**WORK INSTRUCTION**
Write out each record again exactly as it stands.

**RECORDS FOR THIS EXERCISE**
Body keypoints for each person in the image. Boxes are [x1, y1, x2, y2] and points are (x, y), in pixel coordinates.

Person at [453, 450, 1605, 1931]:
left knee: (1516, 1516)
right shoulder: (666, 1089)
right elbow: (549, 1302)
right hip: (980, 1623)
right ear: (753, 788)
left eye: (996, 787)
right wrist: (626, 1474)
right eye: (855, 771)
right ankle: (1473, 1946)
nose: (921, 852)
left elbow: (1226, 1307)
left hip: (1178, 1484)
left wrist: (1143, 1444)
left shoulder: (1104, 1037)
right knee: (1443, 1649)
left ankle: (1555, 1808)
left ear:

**RESULT**
Body keypoints for each person in the image. Boxes are [x1, y1, x2, y2] and points are (x, y), in pixel coordinates.

Person at [453, 450, 1605, 1931]:
left knee: (1516, 1516)
right shoulder: (666, 1089)
right elbow: (549, 1302)
right hip: (980, 1623)
right ear: (753, 788)
left eye: (996, 787)
right wrist: (626, 1474)
right eye: (855, 771)
right ankle: (1473, 1946)
nose: (921, 852)
left elbow: (1226, 1307)
left hip: (1178, 1484)
left wrist: (1143, 1444)
left shoulder: (1104, 1037)
right knee: (1443, 1649)
left ankle: (1555, 1808)
left ear:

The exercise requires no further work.